** PROBLEM TO WORK ON **
Each line below must be reproduced exactly, though the pictures are to be dropped.

** INFORMATION PROVIDED **
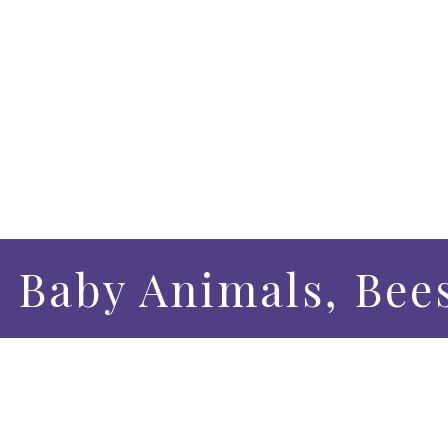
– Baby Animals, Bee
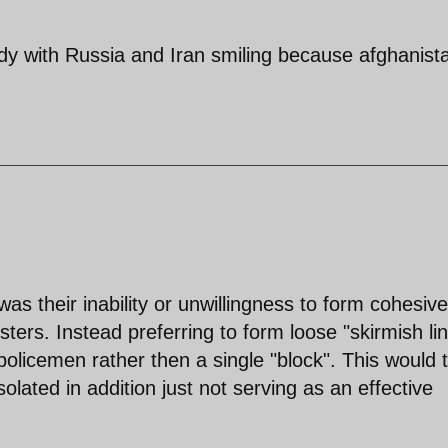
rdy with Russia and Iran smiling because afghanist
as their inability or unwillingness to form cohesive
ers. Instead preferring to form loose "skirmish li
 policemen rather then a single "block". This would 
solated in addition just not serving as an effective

** ANSWER TO THE PROBLEM **
– Baby Animals, Bee
rdy with Russia and Iran smiling because afghanist
as their inability or unwillingness to form cohesive
ers. Instead preferring to form loose "skirmish li
 policemen rather then a single "block". This would 
solated in addition just not serving as an effective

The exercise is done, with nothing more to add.